Related Glossary Terms and Further Reading
The following terms appear frequently in literature and documentation related to foundation models in healthcare. Each is distinct from "foundation model" in a way that matters for clinical and regulatory evaluation.
- Large language model (LLM). A model class defined by scale (parameter count, training data volume) and text-based input/output. All current medical foundation models based on language are LLMs, but not all LLMs are foundation models in the sense of being designed for broad cross-task reuse. The terms are related but not interchangeable.
- Instruction tuning. A training procedure that exposes a pre-trained model to a large collection of instruction-formatted tasks to improve its ability to follow natural-language directions. Flan-PaLM is the instruction-tuned version of PaLM; instruction tuning precedes domain alignment in the Med-PaLM production chain.

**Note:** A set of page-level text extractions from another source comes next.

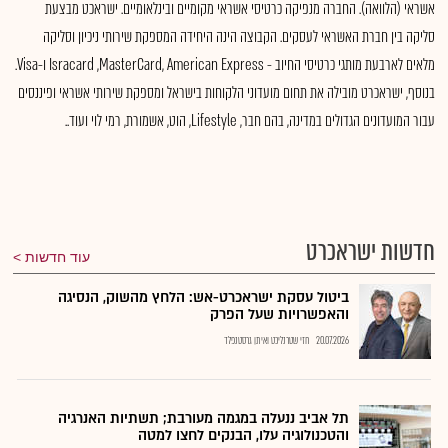
אשראי (הלוואה). החברה מנפיקה כרטיסי אשראי מקומיים ובינלאומיים. ישראכט מבצעת
סליקה בין חברת האשראי לעסקים. הקבוצה הינה היחידה המספקת שירותי ניכיון וסליקה
מלאים לארבעת מותגי כרטיסי החיוב - Isracard ,MasterCard, American Express ו-Visa.
בנוסף, ישראכרט מובילה את תחום מועדוני הלקוחות בישראל ומספקת שירותי אשראי ופיננסים
עבור המועדונים הגדולים במדינה, בהם חבר, Lifestyle, הוט, אשמורת, רמי לוי ועוד..
חדשות ישראכרט
עוד חדשות
ביטול עסקת ישראכרט-אש: הלחץ מהשוק, הנסיגה
והאפשרויות שעל הפרק
20.07.2026
חזי שטרנליכט ואיתן גרסטנפלד
תל אביב ננעלה במגמה מעורבת; תשתיות האנרגיה
והטכנולוגיה עלו, הבנקים לחצו למטה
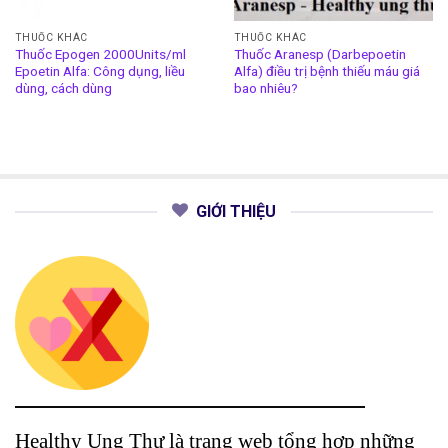
THUỐC KHÁC
THUỐC KHÁC
Thuốc Epogen 2000Units/ml
Thuốc Aranesp (Darbepoetin
Epoetin Alfa: Công dụng, liều
Alfa) điều trị bệnh thiếu máu giá
dùng, cách dùng
bao nhiêu?
GIỚI THIỆU
Healthy Ung Thư là trang web tổng hợp những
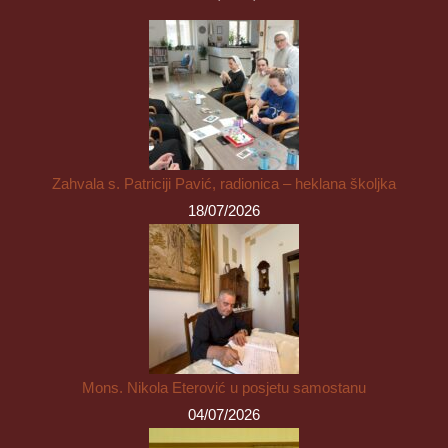
Zahvala s. Patriciji Pavić, radionica – heklana školjka
18/07/2026
Mons. Nikola Eterović u posjetu samostanu
04/07/2026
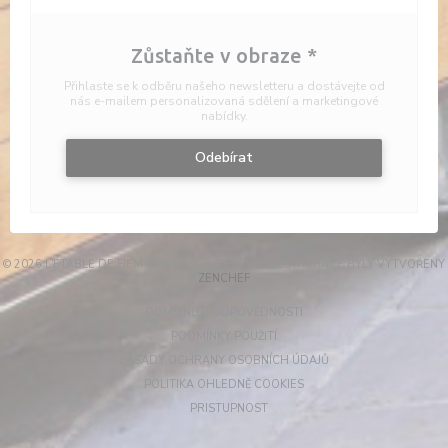
Zůstaňte v obraze
*
Přihlaste se k odběru našeho newsletteru a dostávejte od
nás e-mailem personalizovaná sdělení a marketingové
nabídky.
Odebírat
© 2026 L'ÉTABLE DE HEM — WEBOVÉ STRÁNKY RESTAURACE BYLY VYTVOŘENY
((OTEVŘE SE V NOVÉM OKNĚ))
ZENCHEF
((OTEVŘE SE V NOVÉM OKN
ODMÍTNUTÍ ODPOVĚDNOSTI
((OTEVŘE SE V NOVÉM OKNĚ))
PODMÍNKY POUŽITÍ
((OTEVŘE SE V NOVÉM
ZÁSADY OCHRANY OSOBNÍCH ÚDAJŮ
((OTEVŘE SE V NOVÉM OKN
POLITIKA OHLEDNĚ COOKIES
((OTEVŘE SE V NOVÉM OKNĚ))
PRISTUPNOST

- Fine-tuning. A training procedure that updates model weights on a domain-specific dataset. Traditional fine-tuning modifies a larger proportion of model parameters than instruction prompt tuning and typically requires more domain-specific training data. Med-PaLM 2 incorporated medical domain fine-tuning as one of several adaptation steps.
- Software as a Medical Device (SaMD). An FDA regulatory classification for software intended to perform a medical function without being part of a hardware medical device. MedLM explicitly prohibits use as SaMD. Any clinical AI tool that informs, supports, or makes diagnostic or treatment decisions may require SaMD classification and FDA clearance.
- MultiMedQA. The composite benchmark introduced by the Med-PaLM team spanning seven medical question-answering datasets. Distinct from MultiMedBench, which is the multimodal task suite used to evaluate Med-PaLM M across imaging, genomics, and language tasks.
- Hallucination. In the context of LLMs, the generation of factually incorrect, fabricated, or internally inconsistent content presented with apparent confidence. In clinical settings, hallucination is a patient safety concern, not merely an accuracy problem. It is not fully preventable by prompt engineering or retrieval augmentation in current systems.
- Multimodal AI. AI systems capable of processing and generating content across multiple data types — text, images, structured data, audio — within a single model or coordinated system. Med-PaLM M is the primary multimodal foundation model reference case in biomedical AI research as of this writing.